Styles in recordings have changed. We’re tired of ping-pong games now; we just want to hear music like it sounds in front of a band.
If you mean trying to get sound out of two speakers, even tho it is the same sound, instead of just one speaker, fine. But that’s not stereo or even pseudo-stereo, it’s dual channel mono. Stereo has different signals sent to each speaker, even if those signals are only slightly different or minimally out of phase.
Piping the same signal to one, two or ten speakers is still just mono. If you take a stereo signal, eliminate one channel and duplicate the other, the amount of information you will lose depends on how different the tracks were in the first place. Most modern stereo recordings, not much. Mono spoken word, none at all.

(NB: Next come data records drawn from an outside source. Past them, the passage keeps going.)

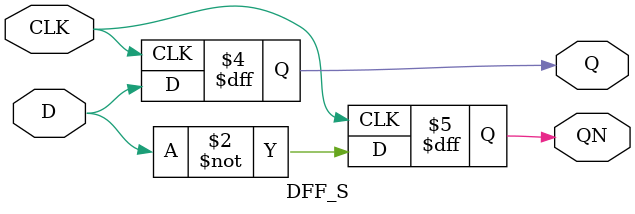
<source format=v>
module DFF_S(D, CLK, Q, QN);
input D, CLK;
output Q, QN;

reg Q;
reg QN;

initial
begin
  Q = 1'b0;
  QN = 1'b1;
end

always @(posedge CLK)
begin
  Q <= D;
  QN <= (~D);
end
endmodule

</source>
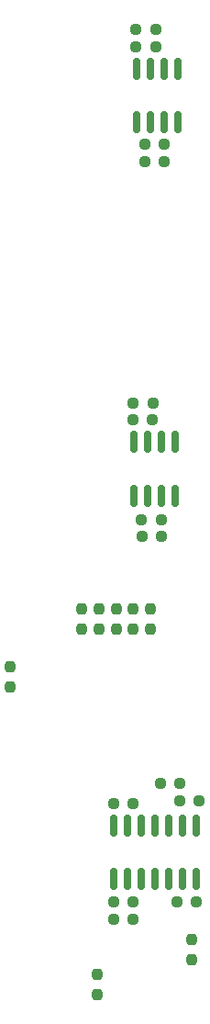
<source format=gbr>
%TF.GenerationSoftware,KiCad,Pcbnew,6.0.11+dfsg-1~bpo11+1*%
%TF.CreationDate,2023-11-22T17:04:06+08:00*%
%TF.ProjectId,MiniAttenuMix - Main,4d696e69-4174-4746-956e-754d6978202d,v0.2*%
%TF.SameCoordinates,Original*%
%TF.FileFunction,Paste,Bot*%
%TF.FilePolarity,Positive*%
%FSLAX46Y46*%
G04 Gerber Fmt 4.6, Leading zero omitted, Abs format (unit mm)*
G04 Created by KiCad (PCBNEW 6.0.11+dfsg-1~bpo11+1) date 2023-11-22 17:04:06*
%MOMM*%
%LPD*%
G01*
G04 APERTURE LIST*
G04 Aperture macros list*
%AMRoundRect*
0 Rectangle with rounded corners*
0 $1 Rounding radius*
0 $2 $3 $4 $5 $6 $7 $8 $9 X,Y pos of 4 corners*
0 Add a 4 corners polygon primitive as box body*
4,1,4,$2,$3,$4,$5,$6,$7,$8,$9,$2,$3,0*
0 Add four circle primitives for the rounded corners*
1,1,$1+$1,$2,$3*
1,1,$1+$1,$4,$5*
1,1,$1+$1,$6,$7*
1,1,$1+$1,$8,$9*
0 Add four rect primitives between the rounded corners*
20,1,$1+$1,$2,$3,$4,$5,0*
20,1,$1+$1,$4,$5,$6,$7,0*
20,1,$1+$1,$6,$7,$8,$9,0*
20,1,$1+$1,$8,$9,$2,$3,0*%
G04 Aperture macros list end*
%ADD10RoundRect,0.237500X0.250000X0.237500X-0.250000X0.237500X-0.250000X-0.237500X0.250000X-0.237500X0*%
%ADD11RoundRect,0.150000X-0.150000X0.825000X-0.150000X-0.825000X0.150000X-0.825000X0.150000X0.825000X0*%
%ADD12RoundRect,0.237500X-0.250000X-0.237500X0.250000X-0.237500X0.250000X0.237500X-0.250000X0.237500X0*%
%ADD13RoundRect,0.237500X-0.237500X0.250000X-0.237500X-0.250000X0.237500X-0.250000X0.237500X0.250000X0*%
G04 APERTURE END LIST*
D10*
%TO.C,R16*%
X152602500Y-124500000D03*
X150777500Y-124500000D03*
%TD*%
D11*
%TO.C,U1*%
X152890000Y-56774076D03*
X154160000Y-56774076D03*
X155430000Y-56774076D03*
X156700000Y-56774076D03*
X156700000Y-61724076D03*
X155430000Y-61724076D03*
X154160000Y-61724076D03*
X152890000Y-61724076D03*
%TD*%
D10*
%TO.C,R18*%
X152602500Y-133600000D03*
X150777500Y-133600000D03*
%TD*%
D12*
%TO.C,R1*%
X152832500Y-53149076D03*
X154657500Y-53149076D03*
%TD*%
D13*
%TO.C,R11*%
X149400000Y-106587500D03*
X149400000Y-108412500D03*
%TD*%
D10*
%TO.C,R9*%
X155172400Y-98327600D03*
X153347400Y-98327600D03*
%TD*%
D12*
%TO.C,R4*%
X153372400Y-99902600D03*
X155197400Y-99902600D03*
%TD*%
%TO.C,R17*%
X150777500Y-135200000D03*
X152602500Y-135200000D03*
%TD*%
D10*
%TO.C,R22*%
X158412500Y-133600000D03*
X156587500Y-133600000D03*
%TD*%
%TO.C,R7*%
X155457500Y-63774076D03*
X153632500Y-63774076D03*
%TD*%
D13*
%TO.C,R13*%
X152600000Y-106587500D03*
X152600000Y-108412500D03*
%TD*%
D12*
%TO.C,R3*%
X152587500Y-87652600D03*
X154412500Y-87652600D03*
%TD*%
%TO.C,R10*%
X156877500Y-124300000D03*
X158702500Y-124300000D03*
%TD*%
D13*
%TO.C,R21*%
X149300000Y-140287500D03*
X149300000Y-142112500D03*
%TD*%
D10*
%TO.C,R6*%
X154657500Y-54749076D03*
X152832500Y-54749076D03*
%TD*%
D13*
%TO.C,R12*%
X151000000Y-106587500D03*
X151000000Y-108412500D03*
%TD*%
D10*
%TO.C,R8*%
X154382400Y-89177600D03*
X152557400Y-89177600D03*
%TD*%
D13*
%TO.C,R14*%
X154200000Y-106587500D03*
X154200000Y-108412500D03*
%TD*%
%TO.C,R19*%
X141225000Y-111937500D03*
X141225000Y-113762500D03*
%TD*%
D11*
%TO.C,U2*%
X152614900Y-91202600D03*
X153884900Y-91202600D03*
X155154900Y-91202600D03*
X156424900Y-91202600D03*
X156424900Y-96152600D03*
X155154900Y-96152600D03*
X153884900Y-96152600D03*
X152614900Y-96152600D03*
%TD*%
D13*
%TO.C,R20*%
X158000000Y-137087500D03*
X158000000Y-138912500D03*
%TD*%
D11*
%TO.C,U3*%
X150780000Y-126550000D03*
X152050000Y-126550000D03*
X153320000Y-126550000D03*
X154590000Y-126550000D03*
X155860000Y-126550000D03*
X157130000Y-126550000D03*
X158400000Y-126550000D03*
X158400000Y-131500000D03*
X157130000Y-131500000D03*
X155860000Y-131500000D03*
X154590000Y-131500000D03*
X153320000Y-131500000D03*
X152050000Y-131500000D03*
X150780000Y-131500000D03*
%TD*%
D13*
%TO.C,R15*%
X147800000Y-106587500D03*
X147800000Y-108412500D03*
%TD*%
D12*
%TO.C,R2*%
X153632500Y-65349076D03*
X155457500Y-65349076D03*
%TD*%
%TO.C,R5*%
X155087500Y-122700000D03*
X156912500Y-122700000D03*
%TD*%
M02*

</source>
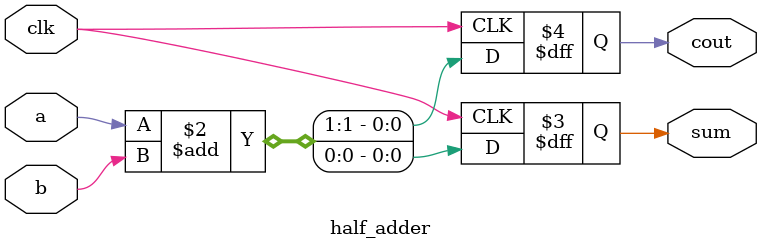
<source format=v>
module half_adder(a, b, clk, sum, cout);
    input a, b, clk;
    output reg sum, cout;
    
    always @ (posedge clk) 
        begin
            {cout, sum} =  a + b;
        end
endmodule

</source>
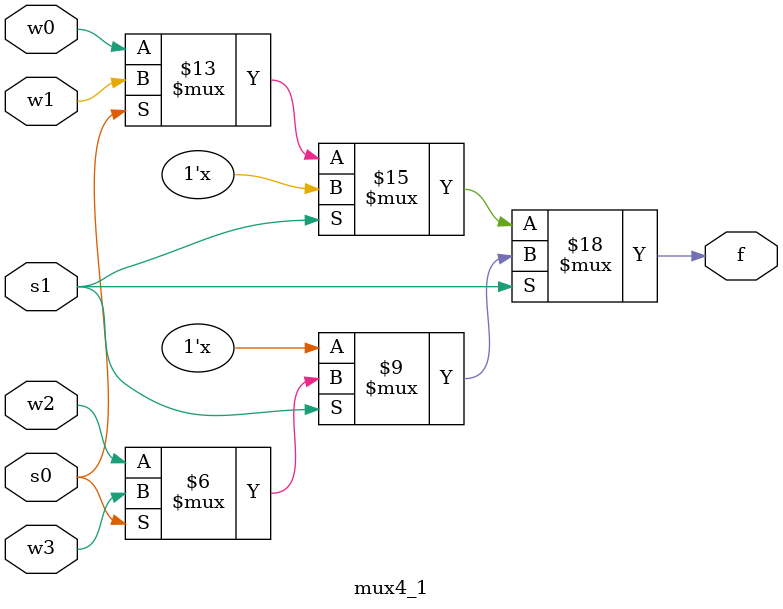
<source format=v>
module q1(A,B,C,D,f);
	input A,B,C,D;
	wire f1;output f;
	     mux4_1 m1((!A|B),~B,(!A|B),1'b0,C,D,f1);
	assign f=f1;
endmodule

module mux4_1(w0,w1,w2,w3,s1,s0,f);
	input w0,w1,w2,w3,s1,s0;
	output reg f;
	always @(s1,s0)
	begin
		if (s1==1'b0)
		begin
			if (s0==1'b0) f=w0;
			else f=w1;
		end
		else 
		begin
		    if(s0==1'b0) f=w2;
		    else f=w3;
		end
	end
endmodule


</source>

Basically, what you describe is what I believe happened to the transfer of Monday, Monday, not at the radio station level, but somewhere in the pipeline before it.
First of all, I tried something remarkably like that, and I told you what happened. Do you have any idea how futile it would be to physically show up at a radio station with that kind of claim? Radio stations don’t solder wires together, don’t tinker with components, and at four of the local stations I have been in recently, don’t have a single CD in the entire premises. They are run remotely, with little or no technical personnel, and the ops wouldn’t have the slightest idea what you are talking about or how to fix it. Even the announcers aren’t at the station – they’re sent from thousands of miles away or stored in computer files. Some stations don’t even have any humans at all; they’re entirely automated. They don’t know what’s inside the computers and don’t dare touch anything. They couldn’t fix the problem even if they understood it.
And it’s absurd to think that anyone at a station cares if one song has an odd mix. They’re not music aficionados, but business people. They sell ads and pay the bills; they’re hardly music lovers or historians. If they get a song reported as defective, they will just remove it from the permanent playlist.
The “company that feeds them” is probably long gone, having done the transfer 40 years ago. It’s a little like buying a piece of sheet music of Steven Foster songs. It was engraved over a century ago and just reprinted again and again. No one alters this kind of stuff, they just repeat it, errors, stylistic concepts and all.
Maybe Louie, Louie? As I mentioned in a previous post, mixing styles change.
It’s pretty convenional to have a soloist centered L-R, and the loss of one channel would not lose much of the main singer, so I’m not sure what you’ve been hearing.
As an interesting side note, an artist named Casey Kelly recorded a song in the 1970’s that I liked. He sang a solo for the verse, centered in the stereo mix, but at the chorus, his voice, but only his voice, was placed on both channels, but 180 degrees out of phase. For those of you who know how this sounds, I think you’ll agree it was appropriate for a song called Escaping Reality. It was especially effective if you were wearing headphones, where his voice sounded like it was coming from everywhere and nowhere at once.
Wisely, the album cover advised DJs to NOT play this on the air, since anyone listening in mono would hear no voice at all during the chorus – the phase difference would cancel the voice only, leaving the background sounds unaltered. Needless to say, this song didn’t make the Top 40, but it was a neat effect.
Wiki is my only source, but I love the story that John Sebastian’s false start going into the final verse of “Darlin Be Home Soon”, was done deliberately to make fun of Denny Doherty for his “I Saw Her Again” false start.
Also from Wiki, Paul McCartney’s reaction to the “I Saw Her Again” false start:
No Wiki entry for “I Saw Her Again”, this is all cited on the main Wiki page for The Mamas and the Papas.